The immature fruiting bodies of P. hadriani in the egg stage have dimensions of 4 to 6 cm by 3 to 4 cm, and are colored rosy-pink to violet. They are typically submerged in the ground with rhizomorphs (aggregations of mycelium resembling plant roots) at the base. The eggs are enclosed in a tough covering and a gelatinous layer that breaks down as the stinkhorn emerges. Mature fruiting bodies may be 10 to 20 cm tall by 3 to 4 cm thick. The white- or cream-colored stipe is up to 3 cm wide, hollow, spongy and honeycombed. The head is reticulate, ridged and pitted, and covered with olive green glebal mass. The volva is cuplike, and typically retains its pink color although it may turn brownish with age. Fruit bodies are short-lived, typically lasting only one or two days.

Although the odor of P. hadriani has been described by some authors as faint and pleasant or like violets, others describe the smell as fetid or putrid. The gleba is known to attract insects, including flies, bees, and beetles, some of which consume the spore-containing slime. It is thought that long-distance spore dispersal is facilitated by these insects, who may deposit in their feces intact spores that survive the passage through the digestive tract.

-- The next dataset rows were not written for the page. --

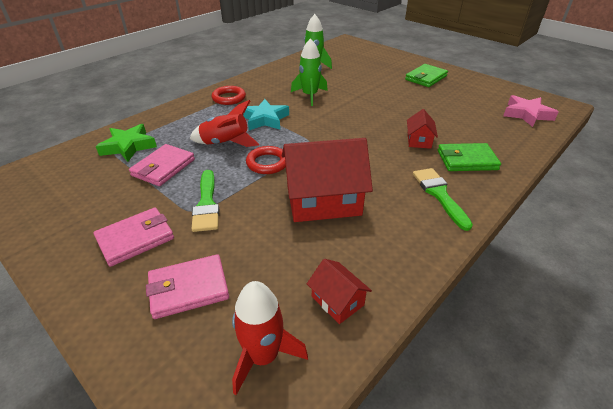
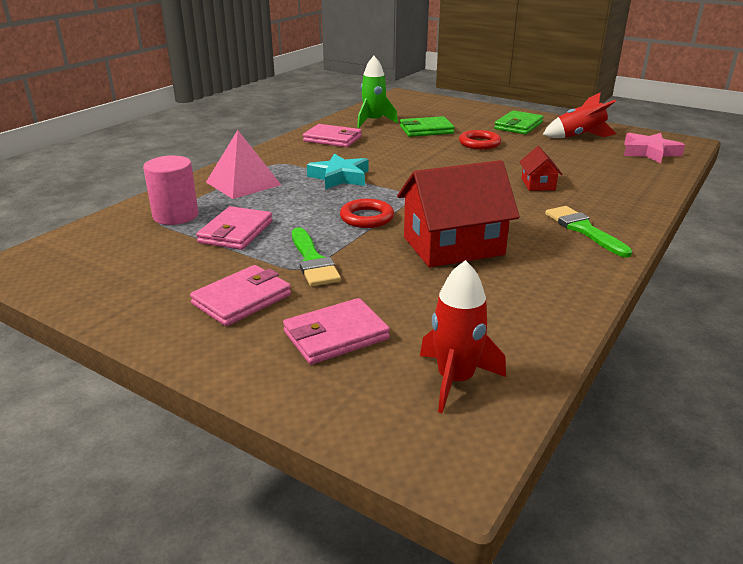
camera: 10 degrees left, 10 degrees down
green star [96,124,157,162] -> pink cylinder [143,156,199,225]
red rocket [190,100,260,147] -> red rocket moved to [543,92,616,138]
red ring [211,86,246,105] -> red ring moved to [459,130,501,150]
green rocket [291,38,328,106] -> none
red house [307,259,372,324] -> none
green wallet [438,143,501,171] -> green wallet moved to [400,116,455,137]
none -> pink pyramid [206,130,281,199]
none -> pink wallet [303,124,362,147]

The spores are cylindrical, smooth, and hyaline (translucent), with dimensions of 3–4 by 1–2 μm. The basidia (spore-bearing cells) are cylindrical, with dimensions of 20–25 by 3–4 μm. They have eight sterigmata (slender extensions that attach to the spores), as well as a clamp at their base.

===Similar species===
Phallus impudicus has the same overall appearance as P. hadriani, but is distinguished by its white volva. Another similar stinkhorn, P. ravenelii has a smooth, not reticulate head.

==Habitat and distribution==
Phallus hadriani is known to be in Australia (where it is thought to be an introduced species imported on woodchip mulch used in gardening and landscaping), North America, Europe (including Denmark, Ireland, Latvia, The Netherlands, Norway, Poland, Slovakia, Sweden, Ukraine,
Scotland, and Wales) Turkey (Iğdır Province), Japan, and China (Jilin Province).

Phallus hadriani is a saprobic species, and thus obtains nutrients by decomposing organic matter. In North America, it is commonly associated with tree stumps, or roots of stumps that are decomposing in the ground. In Great Britain, its distribution is more or less restricted to coastal dunes, while in Poland, it has been noted to avoid humid and humic forest soils, and live in symbiosis with xerophilous grasses and the black locust tree, Robinia pseudoacacia. The mushroom is one of three species protected by the Red Data Book of Latvia.

== Edibility ==

Like many other stinkhorns, this species is thought to be edible when in its egg form. Central Europeans and the Chinese consider the eggs a delicacy. Regarding the edibility of mature specimens, one author commented on the genus in general, "No one with his sense of smell developed would think of eating the members of this group."